Um dos requisitos para o benefício do Bolsa Família é estar regularmente na sala de aula. A cada dois meses, as escolas públicas devem registrar a frequência dos estudantes contemplados por meio do Sistema Presença, do Ministério da Educação. Após o procedimento, as informações são analisadas e encaminhadas ao Ministério da Cidadania, responsável por gerenciar atualmente o Bolsa Família.

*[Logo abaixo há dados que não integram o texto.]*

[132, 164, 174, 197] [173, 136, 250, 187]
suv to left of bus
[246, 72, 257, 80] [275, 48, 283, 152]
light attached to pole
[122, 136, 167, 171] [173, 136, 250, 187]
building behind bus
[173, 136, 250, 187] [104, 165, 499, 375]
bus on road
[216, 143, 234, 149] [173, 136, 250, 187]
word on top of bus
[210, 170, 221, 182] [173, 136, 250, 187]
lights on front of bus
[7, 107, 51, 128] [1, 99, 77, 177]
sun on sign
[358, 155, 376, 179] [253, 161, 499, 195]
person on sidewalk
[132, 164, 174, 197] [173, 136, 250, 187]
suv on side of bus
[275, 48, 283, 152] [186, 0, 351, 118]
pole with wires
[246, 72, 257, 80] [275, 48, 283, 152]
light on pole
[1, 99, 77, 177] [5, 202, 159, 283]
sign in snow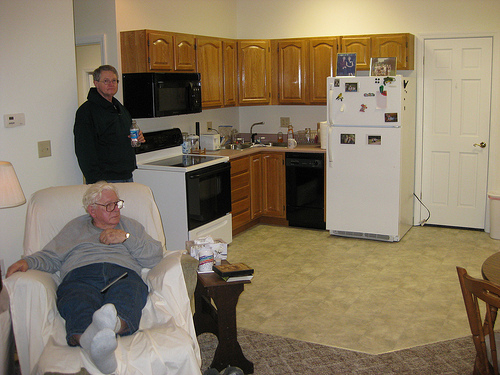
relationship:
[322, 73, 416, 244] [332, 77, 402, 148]
refrigerator has magnets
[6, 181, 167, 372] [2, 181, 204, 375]
man sitting in recliner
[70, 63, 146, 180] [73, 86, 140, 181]
man wearing jacket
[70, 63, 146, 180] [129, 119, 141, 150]
man drinking beverage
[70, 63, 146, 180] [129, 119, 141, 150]
man holding beverage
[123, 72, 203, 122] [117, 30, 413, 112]
microwave under cupboards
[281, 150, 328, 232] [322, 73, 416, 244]
dishwasher next to refrigerator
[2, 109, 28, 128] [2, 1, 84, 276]
thermostat on wall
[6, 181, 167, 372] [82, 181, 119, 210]
man has hair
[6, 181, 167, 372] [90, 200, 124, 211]
man has glasses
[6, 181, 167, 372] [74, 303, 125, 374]
man has socks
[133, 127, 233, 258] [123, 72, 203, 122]
range under microwave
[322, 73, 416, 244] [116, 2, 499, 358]
refrigerator in kitchen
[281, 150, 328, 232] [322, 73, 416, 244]
dishwasher beside refrigerator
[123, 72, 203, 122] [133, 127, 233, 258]
microwave above range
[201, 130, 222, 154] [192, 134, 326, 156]
toaster on top of counter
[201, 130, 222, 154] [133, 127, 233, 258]
toaster next to range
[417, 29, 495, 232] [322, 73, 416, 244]
door next to refrigerator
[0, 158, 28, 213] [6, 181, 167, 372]
lampshade beside man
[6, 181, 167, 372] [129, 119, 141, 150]
man has beverage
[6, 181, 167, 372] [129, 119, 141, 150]
man carrying beverage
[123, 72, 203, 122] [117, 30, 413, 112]
microwave mounted under cupboards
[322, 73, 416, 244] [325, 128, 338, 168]
refrigerator has handle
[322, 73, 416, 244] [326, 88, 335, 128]
refrigerator has handle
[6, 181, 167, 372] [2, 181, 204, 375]
man standing behind recliner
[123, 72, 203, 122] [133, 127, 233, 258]
microwave over range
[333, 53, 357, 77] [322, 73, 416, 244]
picture on top of refrigerator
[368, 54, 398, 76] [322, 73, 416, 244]
picture on top of refrigerator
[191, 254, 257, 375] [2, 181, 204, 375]
table next to recliner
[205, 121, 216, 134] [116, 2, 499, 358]
outlet in kitchen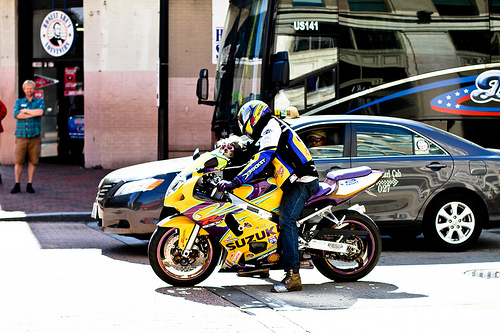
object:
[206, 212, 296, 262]
suzuki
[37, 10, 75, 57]
sign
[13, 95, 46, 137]
green shirt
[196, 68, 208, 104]
mirror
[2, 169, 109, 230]
sidewalk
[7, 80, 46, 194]
man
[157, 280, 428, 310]
motorbike's shadow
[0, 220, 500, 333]
road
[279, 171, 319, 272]
jeans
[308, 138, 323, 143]
sun glasses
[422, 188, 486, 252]
tire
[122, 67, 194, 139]
wall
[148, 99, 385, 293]
bicycle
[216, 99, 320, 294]
man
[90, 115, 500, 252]
car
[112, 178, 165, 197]
headlight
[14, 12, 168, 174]
shop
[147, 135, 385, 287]
bike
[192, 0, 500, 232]
bus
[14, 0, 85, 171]
door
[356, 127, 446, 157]
window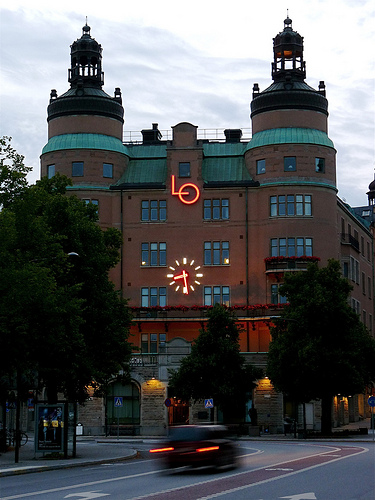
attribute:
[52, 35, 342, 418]
building — orange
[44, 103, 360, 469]
building — orange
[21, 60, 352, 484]
building — orange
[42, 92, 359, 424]
building — orange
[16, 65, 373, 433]
building — orange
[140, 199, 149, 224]
window — small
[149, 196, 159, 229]
window — small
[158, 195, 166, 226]
window — small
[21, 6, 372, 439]
building — orange, large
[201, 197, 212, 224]
window — small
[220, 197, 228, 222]
window — small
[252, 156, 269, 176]
window — small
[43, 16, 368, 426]
building — large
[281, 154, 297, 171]
window — small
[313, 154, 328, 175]
window — small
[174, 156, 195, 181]
window — small, large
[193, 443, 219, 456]
light — trailing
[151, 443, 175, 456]
light — trailing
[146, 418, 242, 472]
vehicle — red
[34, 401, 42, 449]
border — blue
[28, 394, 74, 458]
poster — large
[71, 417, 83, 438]
trash can — white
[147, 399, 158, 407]
bricks — black, white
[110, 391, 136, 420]
drapes — green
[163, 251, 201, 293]
clock — lighted, yellow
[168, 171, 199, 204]
logo — large, orange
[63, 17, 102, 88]
steeple — tall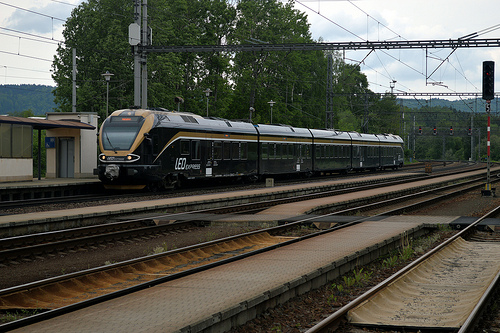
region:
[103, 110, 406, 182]
black and tan train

Caso haja o descumprimento da frequência escolar mínima exigida pelo programa, as famílias das crianças e dos adolescentes:

são advertidas;

têm beneficiários bloqueados;

têm benefícios suspensos;

têm beneficiários cancelados.

O benefício é destinado a famílias com renda mensal de R$ 89 a R$ 178 por pessoa, e só é repassado se a frequência escolar for de ao menos 85% para crianças e adolescentes de 6 a 15 anos e de 75% para jovens de 16 e 17 anos.